Personal information
- Date of birth: 12 January 1985 (age 41)
- Place of birth: Čačak, SFR Yugoslavia
- Height: 1.92 m (6 ft 4 in)
- Position: Centre back

Youth career
- Rad

Senior career*
- Years: Team / Apps / (Gls)
- 2005–2007: Rad / 32 / (2)
- 2007–2008: Benfica / 0 / (0)
- 2007–2008: → Zagłębie Lubin (loan) / 19 / (0)
- 2008: Politehnica Timişoara / 4 / (0)
- 2009–2010: Kuban Krasnodar / 3 / (0)
- 2009: → Zagłębie Lubin (loan) / 2 / (0)
- 2010: → Leixões (loan) / 1 / (0)
- 2011–2012: Olimpija / 49 / (0)
- 2012–2013: Partizan / 1 / (0)
- 2013–2014: Gyeongnam / 65 / (2)
- 2015–2016: Cracovia / 31 / (0)
- 2016: BEC Tero Sasana / 26 / (1)
- 2017: Borac Čačak / 2 / (0)
- Total:  / 235 / (5)

= Sreten Sretenović =

Serbian footballer

Sreten Sretenović (Cpeтeн Cpeтeнoвић; born 12 January 1985) is a Serbian former professional footballer who played as a central defender.

==Club career==
Born in Čačak, Socialist Federal Republic of Yugoslavia, Sretenović began his career at FK Rad where he quickly came into prominence, his size assuring him a starting eleven spot as the Belgrade club suffered relegation in his first season in the Serbian SuperLiga.

○ ○ ○ ○

**Work item:**
Continue the article on Sreten Sretenović, starting after its last sentence.

○ ○ ○ ○

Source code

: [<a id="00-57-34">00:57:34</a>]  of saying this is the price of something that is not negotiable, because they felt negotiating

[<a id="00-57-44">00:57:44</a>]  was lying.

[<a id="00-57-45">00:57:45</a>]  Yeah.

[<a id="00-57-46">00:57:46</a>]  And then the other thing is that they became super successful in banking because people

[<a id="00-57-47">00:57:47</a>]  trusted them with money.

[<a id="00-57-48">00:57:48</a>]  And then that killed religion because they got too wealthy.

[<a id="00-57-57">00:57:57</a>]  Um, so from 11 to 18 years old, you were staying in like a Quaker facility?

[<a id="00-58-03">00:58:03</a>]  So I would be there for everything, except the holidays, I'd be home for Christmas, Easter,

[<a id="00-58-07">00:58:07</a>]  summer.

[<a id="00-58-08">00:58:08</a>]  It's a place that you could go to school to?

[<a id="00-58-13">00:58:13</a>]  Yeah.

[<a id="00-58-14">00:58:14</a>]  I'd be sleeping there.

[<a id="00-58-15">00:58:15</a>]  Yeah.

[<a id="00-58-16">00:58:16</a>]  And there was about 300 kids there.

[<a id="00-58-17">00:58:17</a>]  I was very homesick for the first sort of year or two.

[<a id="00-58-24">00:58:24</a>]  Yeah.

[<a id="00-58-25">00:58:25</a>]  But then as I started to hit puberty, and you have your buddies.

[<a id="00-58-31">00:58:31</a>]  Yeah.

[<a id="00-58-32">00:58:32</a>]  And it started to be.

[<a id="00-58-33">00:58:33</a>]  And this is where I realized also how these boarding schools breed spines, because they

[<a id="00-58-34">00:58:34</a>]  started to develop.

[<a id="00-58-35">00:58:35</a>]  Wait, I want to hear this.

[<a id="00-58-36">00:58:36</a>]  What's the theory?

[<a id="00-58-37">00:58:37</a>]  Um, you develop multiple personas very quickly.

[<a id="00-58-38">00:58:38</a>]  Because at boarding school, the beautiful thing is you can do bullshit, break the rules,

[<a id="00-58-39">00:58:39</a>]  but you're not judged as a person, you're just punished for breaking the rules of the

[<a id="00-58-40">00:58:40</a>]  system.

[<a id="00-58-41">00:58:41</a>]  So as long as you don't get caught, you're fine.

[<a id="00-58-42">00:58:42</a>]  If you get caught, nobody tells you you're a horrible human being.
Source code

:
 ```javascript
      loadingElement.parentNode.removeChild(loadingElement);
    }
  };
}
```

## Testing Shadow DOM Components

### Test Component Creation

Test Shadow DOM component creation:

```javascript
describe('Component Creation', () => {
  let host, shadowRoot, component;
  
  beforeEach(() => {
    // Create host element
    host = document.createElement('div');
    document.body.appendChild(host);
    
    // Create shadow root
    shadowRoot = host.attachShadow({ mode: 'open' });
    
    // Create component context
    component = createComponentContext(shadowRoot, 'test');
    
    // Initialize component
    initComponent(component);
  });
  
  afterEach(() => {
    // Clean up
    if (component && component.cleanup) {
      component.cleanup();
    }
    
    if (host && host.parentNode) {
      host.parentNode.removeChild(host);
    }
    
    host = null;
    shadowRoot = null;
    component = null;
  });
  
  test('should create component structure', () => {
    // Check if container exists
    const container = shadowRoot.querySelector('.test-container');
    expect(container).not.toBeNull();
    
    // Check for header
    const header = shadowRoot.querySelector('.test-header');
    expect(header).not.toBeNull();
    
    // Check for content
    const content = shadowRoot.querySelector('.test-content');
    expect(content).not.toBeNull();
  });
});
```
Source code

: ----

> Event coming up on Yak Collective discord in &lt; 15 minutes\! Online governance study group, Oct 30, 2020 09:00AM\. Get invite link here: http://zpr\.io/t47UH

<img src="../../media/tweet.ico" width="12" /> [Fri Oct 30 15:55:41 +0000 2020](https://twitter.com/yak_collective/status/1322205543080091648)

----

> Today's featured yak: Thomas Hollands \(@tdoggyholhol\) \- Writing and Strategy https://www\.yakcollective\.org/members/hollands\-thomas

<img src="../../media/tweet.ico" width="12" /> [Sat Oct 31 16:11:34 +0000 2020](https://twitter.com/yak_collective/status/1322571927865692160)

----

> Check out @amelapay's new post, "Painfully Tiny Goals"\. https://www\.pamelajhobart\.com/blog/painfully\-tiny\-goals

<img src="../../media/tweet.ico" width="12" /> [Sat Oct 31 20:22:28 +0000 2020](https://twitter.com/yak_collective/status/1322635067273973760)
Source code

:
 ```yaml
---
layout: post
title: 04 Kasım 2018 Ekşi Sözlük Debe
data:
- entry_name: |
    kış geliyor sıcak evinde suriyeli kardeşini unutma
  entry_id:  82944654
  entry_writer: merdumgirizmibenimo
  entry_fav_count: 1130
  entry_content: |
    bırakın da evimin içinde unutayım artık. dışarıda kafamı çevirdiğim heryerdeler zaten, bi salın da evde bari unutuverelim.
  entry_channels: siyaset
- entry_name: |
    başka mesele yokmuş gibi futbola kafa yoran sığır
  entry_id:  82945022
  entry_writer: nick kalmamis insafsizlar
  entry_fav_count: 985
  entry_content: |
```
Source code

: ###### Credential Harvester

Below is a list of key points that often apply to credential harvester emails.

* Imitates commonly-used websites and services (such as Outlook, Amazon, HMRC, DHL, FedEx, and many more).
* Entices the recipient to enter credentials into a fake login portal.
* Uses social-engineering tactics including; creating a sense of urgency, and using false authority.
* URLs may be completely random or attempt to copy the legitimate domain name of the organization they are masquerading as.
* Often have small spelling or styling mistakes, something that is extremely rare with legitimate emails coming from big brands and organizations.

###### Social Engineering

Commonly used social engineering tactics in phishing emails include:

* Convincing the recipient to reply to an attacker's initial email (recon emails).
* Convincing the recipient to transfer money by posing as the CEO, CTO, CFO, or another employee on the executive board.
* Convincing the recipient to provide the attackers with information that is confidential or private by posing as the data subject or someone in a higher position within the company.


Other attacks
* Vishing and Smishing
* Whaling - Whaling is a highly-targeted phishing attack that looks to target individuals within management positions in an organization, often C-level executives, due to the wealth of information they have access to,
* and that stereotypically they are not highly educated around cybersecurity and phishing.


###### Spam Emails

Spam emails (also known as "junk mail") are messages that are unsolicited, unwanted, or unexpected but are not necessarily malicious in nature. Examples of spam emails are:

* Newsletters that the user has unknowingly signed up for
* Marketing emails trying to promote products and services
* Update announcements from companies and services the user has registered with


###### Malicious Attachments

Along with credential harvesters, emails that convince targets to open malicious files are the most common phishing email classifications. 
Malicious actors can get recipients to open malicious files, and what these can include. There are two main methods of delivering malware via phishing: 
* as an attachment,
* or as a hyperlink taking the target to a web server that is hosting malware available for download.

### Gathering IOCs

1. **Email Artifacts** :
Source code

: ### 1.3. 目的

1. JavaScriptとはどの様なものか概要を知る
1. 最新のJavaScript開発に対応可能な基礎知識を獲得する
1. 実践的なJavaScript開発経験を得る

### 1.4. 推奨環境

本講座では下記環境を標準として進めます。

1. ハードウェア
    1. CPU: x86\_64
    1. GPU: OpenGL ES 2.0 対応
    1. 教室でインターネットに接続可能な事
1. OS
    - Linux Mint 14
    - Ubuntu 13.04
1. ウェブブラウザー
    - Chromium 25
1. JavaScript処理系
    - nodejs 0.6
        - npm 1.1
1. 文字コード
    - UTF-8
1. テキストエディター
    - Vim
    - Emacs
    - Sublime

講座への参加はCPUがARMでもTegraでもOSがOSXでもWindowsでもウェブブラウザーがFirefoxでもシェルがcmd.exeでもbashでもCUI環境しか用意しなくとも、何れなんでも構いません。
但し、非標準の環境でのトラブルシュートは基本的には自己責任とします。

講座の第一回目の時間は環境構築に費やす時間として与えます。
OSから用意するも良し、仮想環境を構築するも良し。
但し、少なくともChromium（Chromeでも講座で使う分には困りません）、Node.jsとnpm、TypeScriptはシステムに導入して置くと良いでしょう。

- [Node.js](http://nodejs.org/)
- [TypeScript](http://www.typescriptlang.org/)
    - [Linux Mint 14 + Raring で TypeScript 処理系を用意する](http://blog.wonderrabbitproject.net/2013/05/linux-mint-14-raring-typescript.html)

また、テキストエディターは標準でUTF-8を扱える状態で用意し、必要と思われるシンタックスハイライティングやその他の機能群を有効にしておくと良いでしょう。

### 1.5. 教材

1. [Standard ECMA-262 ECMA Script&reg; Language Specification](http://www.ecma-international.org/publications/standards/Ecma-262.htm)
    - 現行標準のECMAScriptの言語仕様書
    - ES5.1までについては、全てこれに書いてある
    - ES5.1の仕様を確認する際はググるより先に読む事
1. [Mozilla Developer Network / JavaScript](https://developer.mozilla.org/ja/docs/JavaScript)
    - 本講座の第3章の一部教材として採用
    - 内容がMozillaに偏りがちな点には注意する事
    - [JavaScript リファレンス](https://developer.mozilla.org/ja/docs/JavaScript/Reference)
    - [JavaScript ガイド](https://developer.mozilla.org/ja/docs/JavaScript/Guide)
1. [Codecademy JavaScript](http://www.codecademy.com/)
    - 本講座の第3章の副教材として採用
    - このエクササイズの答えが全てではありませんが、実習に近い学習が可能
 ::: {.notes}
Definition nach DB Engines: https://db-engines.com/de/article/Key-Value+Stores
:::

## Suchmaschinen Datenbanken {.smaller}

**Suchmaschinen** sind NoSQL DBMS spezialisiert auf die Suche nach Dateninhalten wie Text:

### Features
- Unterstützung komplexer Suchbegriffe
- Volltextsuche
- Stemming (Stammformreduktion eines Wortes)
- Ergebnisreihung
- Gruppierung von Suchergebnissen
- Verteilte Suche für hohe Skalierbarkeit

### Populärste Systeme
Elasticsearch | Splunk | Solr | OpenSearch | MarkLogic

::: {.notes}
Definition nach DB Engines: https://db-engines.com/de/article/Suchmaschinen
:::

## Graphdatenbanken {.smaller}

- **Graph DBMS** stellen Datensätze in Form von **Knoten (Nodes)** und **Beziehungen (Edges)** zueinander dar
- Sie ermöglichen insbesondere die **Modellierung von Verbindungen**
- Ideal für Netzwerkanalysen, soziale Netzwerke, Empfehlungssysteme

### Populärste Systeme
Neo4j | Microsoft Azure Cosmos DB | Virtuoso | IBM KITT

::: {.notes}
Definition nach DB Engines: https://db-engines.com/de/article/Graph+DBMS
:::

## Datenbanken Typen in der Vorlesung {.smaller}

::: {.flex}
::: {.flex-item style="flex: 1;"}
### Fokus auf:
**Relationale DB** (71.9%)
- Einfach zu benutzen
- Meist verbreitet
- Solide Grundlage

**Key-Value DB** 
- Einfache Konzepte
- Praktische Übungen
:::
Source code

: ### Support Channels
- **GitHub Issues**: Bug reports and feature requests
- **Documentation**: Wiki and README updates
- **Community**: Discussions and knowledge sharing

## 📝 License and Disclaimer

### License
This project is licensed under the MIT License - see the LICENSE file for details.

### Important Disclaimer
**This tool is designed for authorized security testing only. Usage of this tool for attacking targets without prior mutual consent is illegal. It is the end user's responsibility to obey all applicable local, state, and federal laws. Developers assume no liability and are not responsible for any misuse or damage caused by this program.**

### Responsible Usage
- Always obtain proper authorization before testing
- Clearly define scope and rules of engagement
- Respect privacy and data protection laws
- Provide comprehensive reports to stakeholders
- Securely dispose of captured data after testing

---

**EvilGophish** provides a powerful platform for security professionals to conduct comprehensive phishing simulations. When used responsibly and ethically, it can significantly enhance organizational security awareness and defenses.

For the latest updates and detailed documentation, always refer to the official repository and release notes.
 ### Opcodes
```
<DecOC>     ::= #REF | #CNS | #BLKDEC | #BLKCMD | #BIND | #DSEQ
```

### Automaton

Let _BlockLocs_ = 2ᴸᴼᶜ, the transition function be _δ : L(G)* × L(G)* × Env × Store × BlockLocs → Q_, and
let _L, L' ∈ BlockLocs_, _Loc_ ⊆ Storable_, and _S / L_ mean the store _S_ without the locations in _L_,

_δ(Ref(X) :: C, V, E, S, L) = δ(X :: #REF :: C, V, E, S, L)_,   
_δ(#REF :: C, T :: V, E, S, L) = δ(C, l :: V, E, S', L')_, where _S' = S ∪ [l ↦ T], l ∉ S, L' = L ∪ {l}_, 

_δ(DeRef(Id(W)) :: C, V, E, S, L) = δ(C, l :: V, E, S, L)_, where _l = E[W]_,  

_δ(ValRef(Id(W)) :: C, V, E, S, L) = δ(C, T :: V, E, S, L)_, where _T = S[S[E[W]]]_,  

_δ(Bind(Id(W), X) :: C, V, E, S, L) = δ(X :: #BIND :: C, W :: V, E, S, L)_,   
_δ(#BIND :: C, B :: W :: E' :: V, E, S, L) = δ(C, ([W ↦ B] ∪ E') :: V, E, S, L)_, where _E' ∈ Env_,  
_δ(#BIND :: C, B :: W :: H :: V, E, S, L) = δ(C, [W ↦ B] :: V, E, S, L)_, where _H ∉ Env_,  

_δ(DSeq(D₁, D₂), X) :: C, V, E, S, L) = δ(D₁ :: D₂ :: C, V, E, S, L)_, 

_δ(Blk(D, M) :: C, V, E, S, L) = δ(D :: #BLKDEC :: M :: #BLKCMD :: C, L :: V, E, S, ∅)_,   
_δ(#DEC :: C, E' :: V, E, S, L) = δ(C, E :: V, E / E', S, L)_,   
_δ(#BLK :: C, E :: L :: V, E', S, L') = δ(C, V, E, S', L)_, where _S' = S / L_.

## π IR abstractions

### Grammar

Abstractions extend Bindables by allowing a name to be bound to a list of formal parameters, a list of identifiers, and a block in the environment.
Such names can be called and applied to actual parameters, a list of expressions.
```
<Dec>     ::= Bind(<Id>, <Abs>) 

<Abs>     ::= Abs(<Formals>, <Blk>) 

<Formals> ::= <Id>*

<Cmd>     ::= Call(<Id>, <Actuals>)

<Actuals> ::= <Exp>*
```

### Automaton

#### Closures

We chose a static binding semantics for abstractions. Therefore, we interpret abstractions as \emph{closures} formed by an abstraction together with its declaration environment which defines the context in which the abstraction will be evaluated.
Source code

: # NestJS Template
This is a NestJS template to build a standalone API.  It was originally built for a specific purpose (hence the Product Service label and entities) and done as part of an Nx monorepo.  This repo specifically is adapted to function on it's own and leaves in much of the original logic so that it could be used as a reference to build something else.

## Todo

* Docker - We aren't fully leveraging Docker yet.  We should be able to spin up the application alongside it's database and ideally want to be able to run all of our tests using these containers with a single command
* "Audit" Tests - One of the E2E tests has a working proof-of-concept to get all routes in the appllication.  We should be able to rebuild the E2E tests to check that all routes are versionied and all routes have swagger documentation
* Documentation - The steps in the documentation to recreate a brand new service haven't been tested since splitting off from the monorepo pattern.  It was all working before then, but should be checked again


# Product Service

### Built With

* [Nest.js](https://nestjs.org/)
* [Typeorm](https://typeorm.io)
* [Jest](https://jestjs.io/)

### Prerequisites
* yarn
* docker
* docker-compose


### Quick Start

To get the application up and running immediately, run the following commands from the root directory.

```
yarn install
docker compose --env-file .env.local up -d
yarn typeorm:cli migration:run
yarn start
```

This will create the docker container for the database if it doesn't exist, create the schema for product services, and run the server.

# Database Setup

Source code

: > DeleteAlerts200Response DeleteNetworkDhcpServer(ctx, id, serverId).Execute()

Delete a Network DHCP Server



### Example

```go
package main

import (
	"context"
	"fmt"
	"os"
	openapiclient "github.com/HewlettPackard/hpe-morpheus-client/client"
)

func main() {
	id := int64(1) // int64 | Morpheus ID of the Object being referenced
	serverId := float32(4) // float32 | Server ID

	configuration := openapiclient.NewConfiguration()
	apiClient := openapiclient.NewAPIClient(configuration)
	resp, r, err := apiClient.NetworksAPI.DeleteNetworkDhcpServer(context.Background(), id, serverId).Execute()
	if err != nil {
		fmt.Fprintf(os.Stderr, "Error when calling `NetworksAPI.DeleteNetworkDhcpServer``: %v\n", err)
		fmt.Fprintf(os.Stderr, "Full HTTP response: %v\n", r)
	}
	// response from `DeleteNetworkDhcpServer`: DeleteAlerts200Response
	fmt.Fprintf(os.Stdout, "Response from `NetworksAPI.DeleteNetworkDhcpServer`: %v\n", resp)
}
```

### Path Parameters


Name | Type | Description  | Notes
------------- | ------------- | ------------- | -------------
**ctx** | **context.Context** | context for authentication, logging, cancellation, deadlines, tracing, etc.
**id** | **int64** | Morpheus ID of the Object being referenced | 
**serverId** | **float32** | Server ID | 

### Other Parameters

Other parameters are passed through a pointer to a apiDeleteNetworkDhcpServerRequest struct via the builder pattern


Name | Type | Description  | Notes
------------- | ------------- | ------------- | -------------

○ ○ ○ ○

**Result:**
After the 2006–07 campaign, the first since the separation of Serbia and Montenegro, with Rad failing to return to the top division, Sretenović stated his desire to play in western Europe and, on 29 June 2007, was signed by Portugal's S.L. Benfica. However, he was quickly discarded by the man who required his services, Fernando Santos; with the latter's sacking after the first matchday in 2007–08 and the subsequent replacement with José Antonio Camacho, he remained in Benfica's payroll, having been loaned to Zagłębie Lubin in the Polish Ekstraklasa.

In June 2008, Sretenović was transferred to FC Timişoara in the Romanian Liga I. On 20 February of the following year, he was purchased by Russia's FC Kuban Krasnodar for the start of the season.

On 31 January 2011, after an unassuming spell in the Portuguese second level with Leixões SC, Sretenović signed for NK Olimpija Ljubljana. In his second year, he became team captain.